The baby, Crowley said, “performed beautifully and magnificently.” She did poop on Garfield’s hand, but he was fine with that. “Honestly, those moments were the most beautiful because you’re just like, ‘Oh God, this is life, what a privilege,’” he said.

As for Pugh, Crowley said she wanted to work with Taylor to make sure she was not falling into clichés of moaning and groaning. In an email, Pugh explained that her own mother had emphasized to her the importance of getting birth scenes right. In addition to figuring out with Taylor where specifically the pain would be coming from, the actress recruited her own sister to record voice notes to demonstrate how she breathed during her experience with labor.

“I would listen to them in lunch breaks and toilet breaks to get my mind and body focused into tuning in what sound meant and how my body responded to it,” Pugh wrote.

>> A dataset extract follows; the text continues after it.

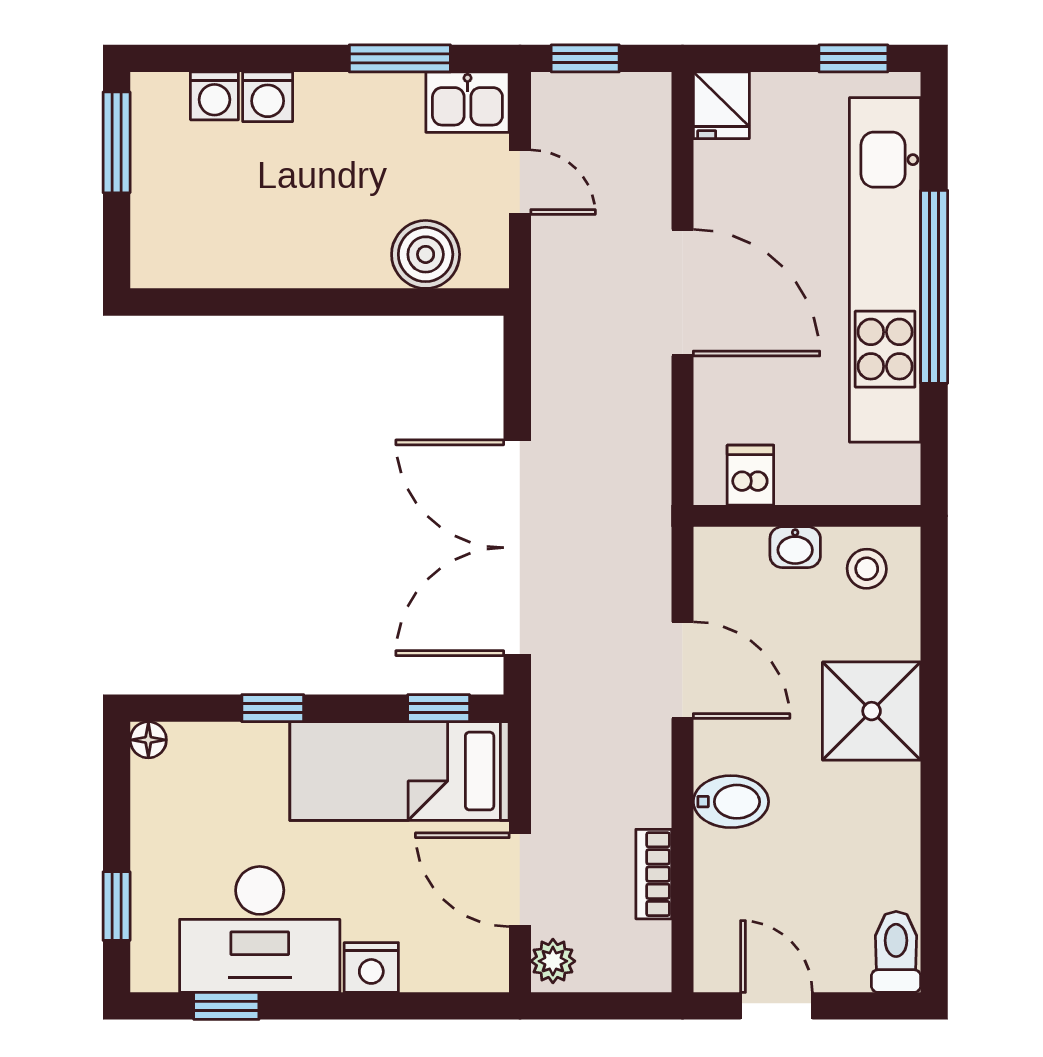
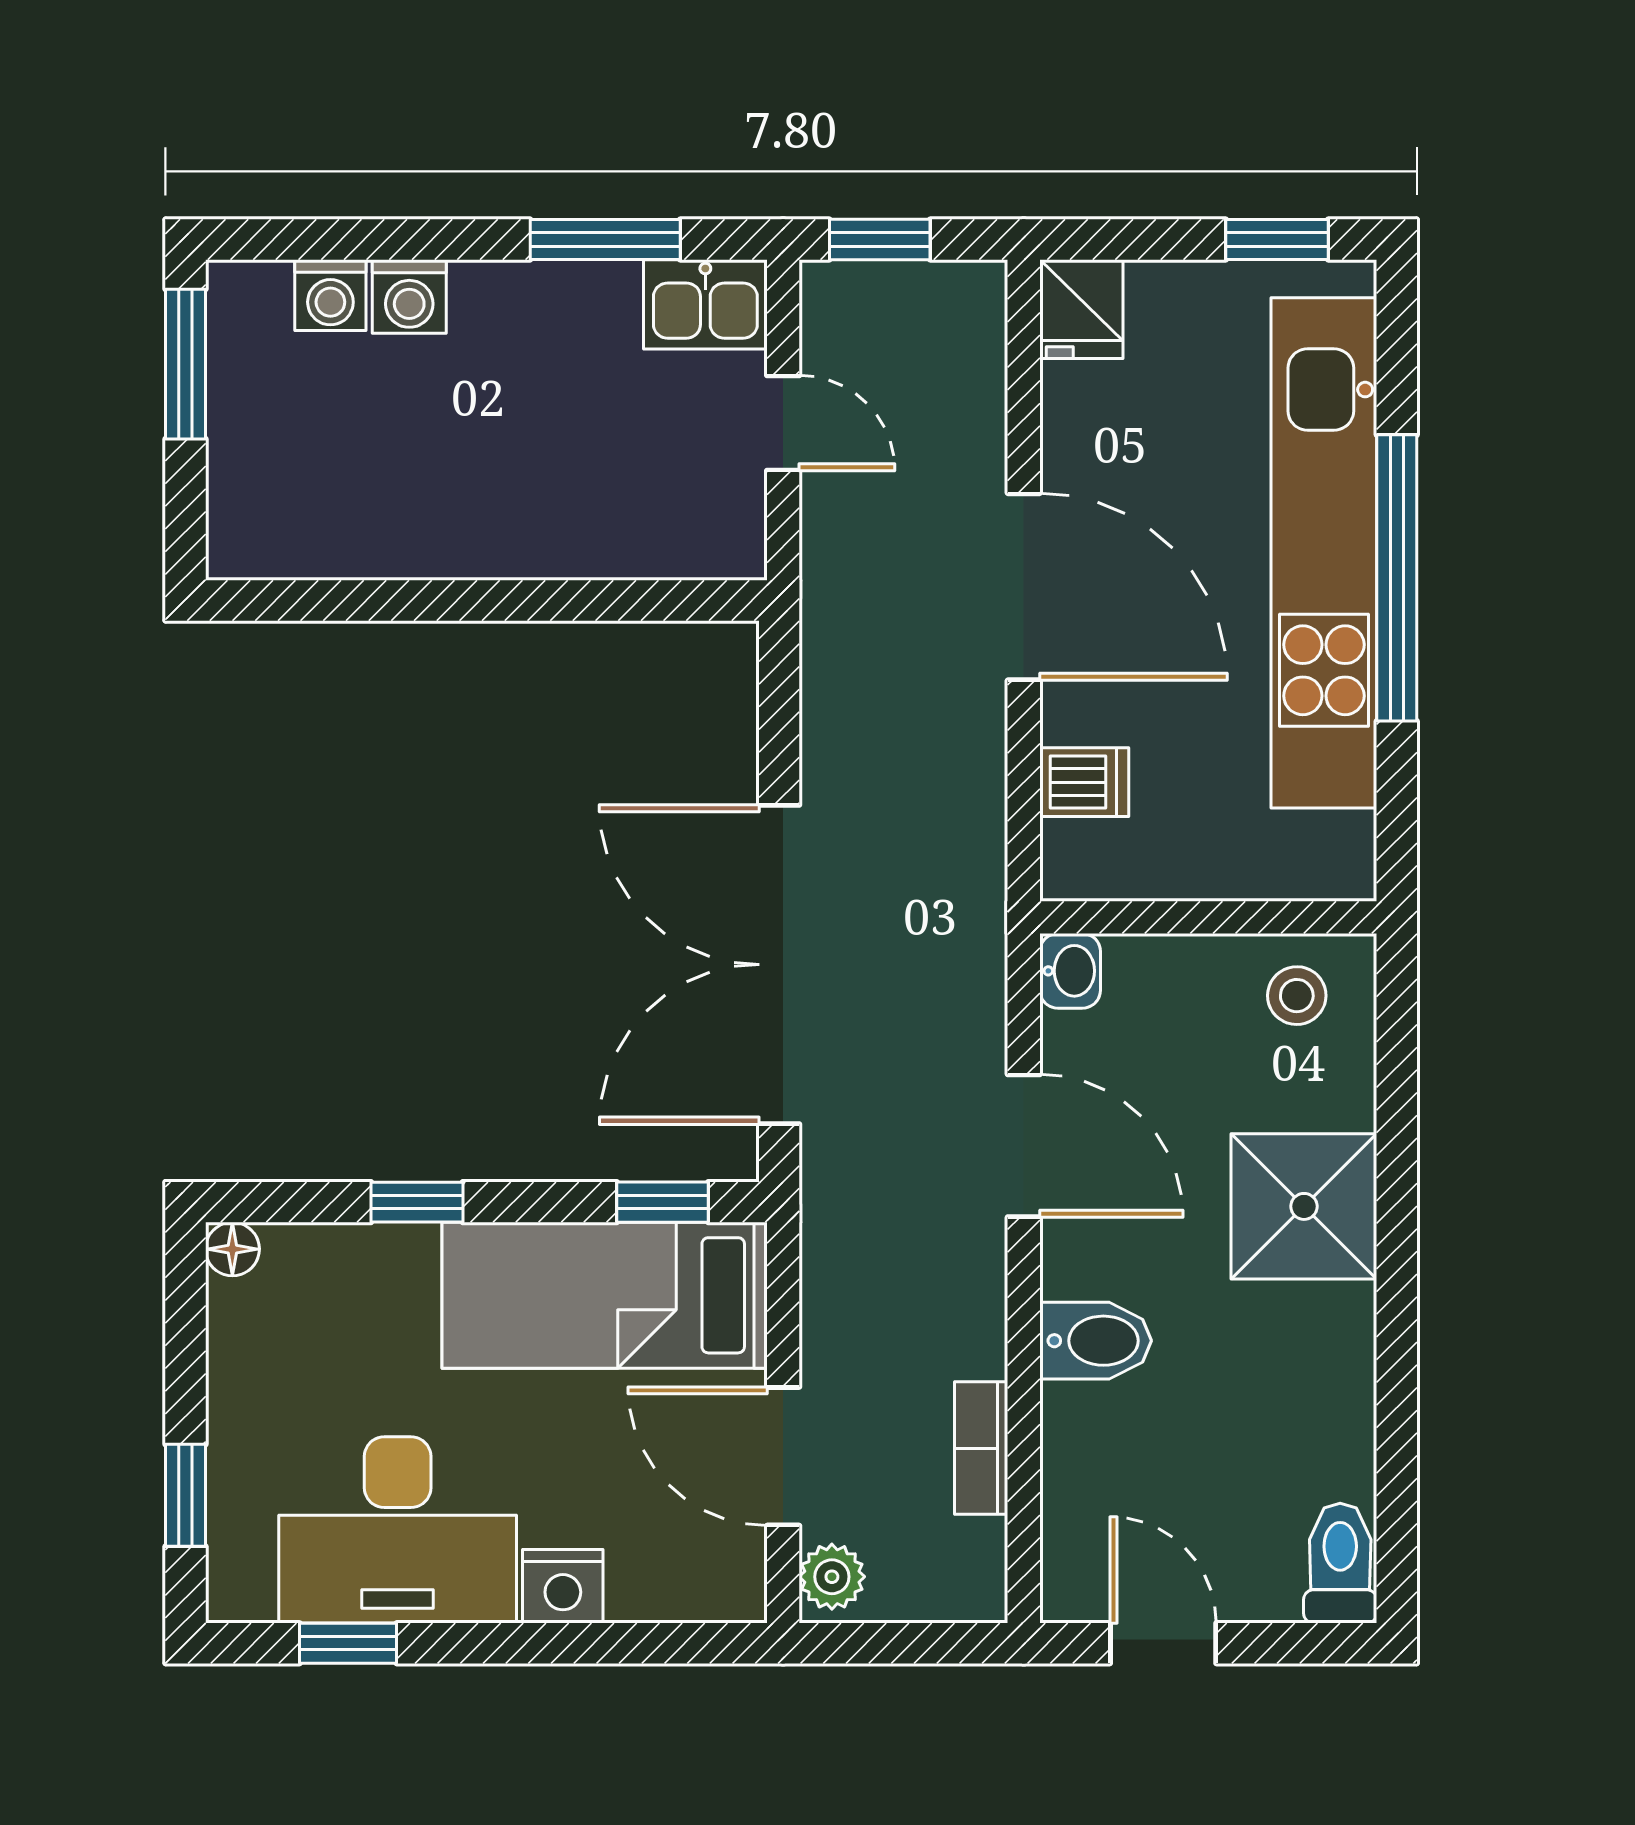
boiler: (426, 254) -> (643, 530), removed
dishwasher: (750, 475) -> (1084, 782), moved, turned 90
washbasin: (795, 547) -> (1070, 971), moved, turned -90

An intimacy coordinator was also on set given that Pugh was naked except for a bra and a heavy prosthetic belly, which gave her knee and back pain almost “instantly.”

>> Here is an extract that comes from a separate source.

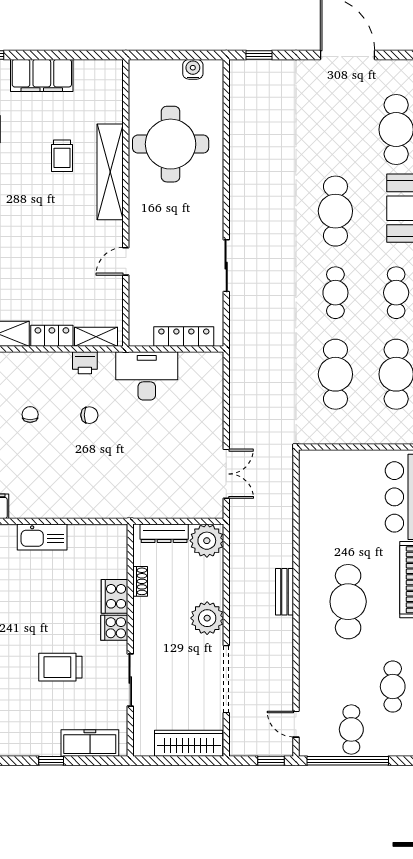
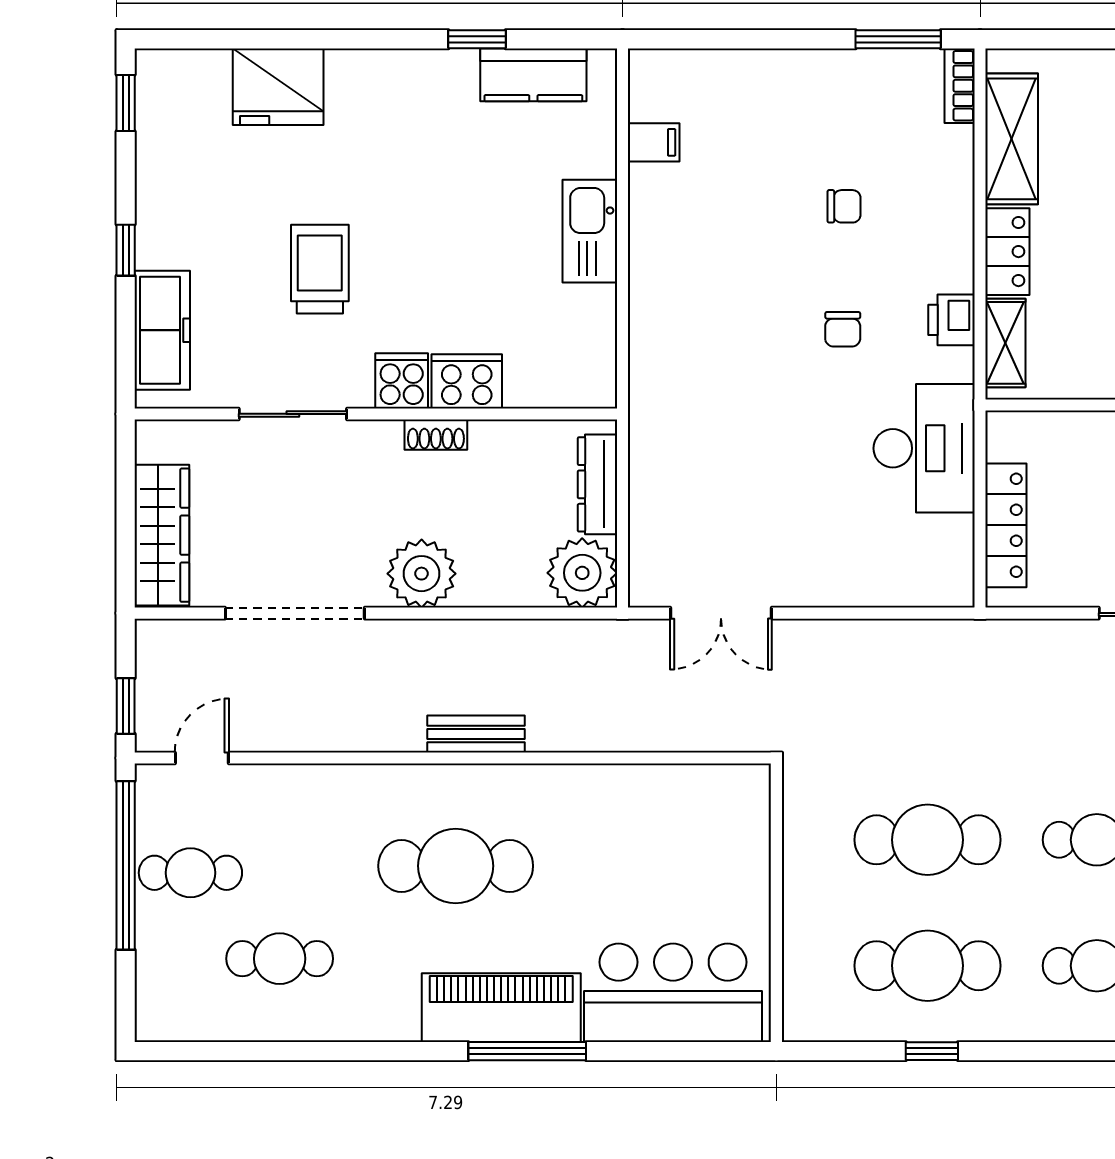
shoe rack: (140, 581) -> (436, 435), moved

“I was mostly acting with Florence’s bum,” Garfield said, and was acutely aware he was in a position of trust. “So I really wanted to make sure that she felt safe and felt tended to and cared for.”

In between takes, Pugh said, they would rarely leave the set. “We would apply each other’s ‘scene sweat’ so no one from the makeup department had to enter our safe space,” she wrote.

The shoot for the scene lasted over two days and the actors ran it through about eight times. Crowley called it “arduous” but ultimately rewarding.

“By the end of it both actors felt they had been through something genuinely very special and moving and wanted to sit in that set quietly for 10, 15 minutes,” he said. “I’ll never forget it. They just wanted to sit there and be quiet and just kind of hold hands.”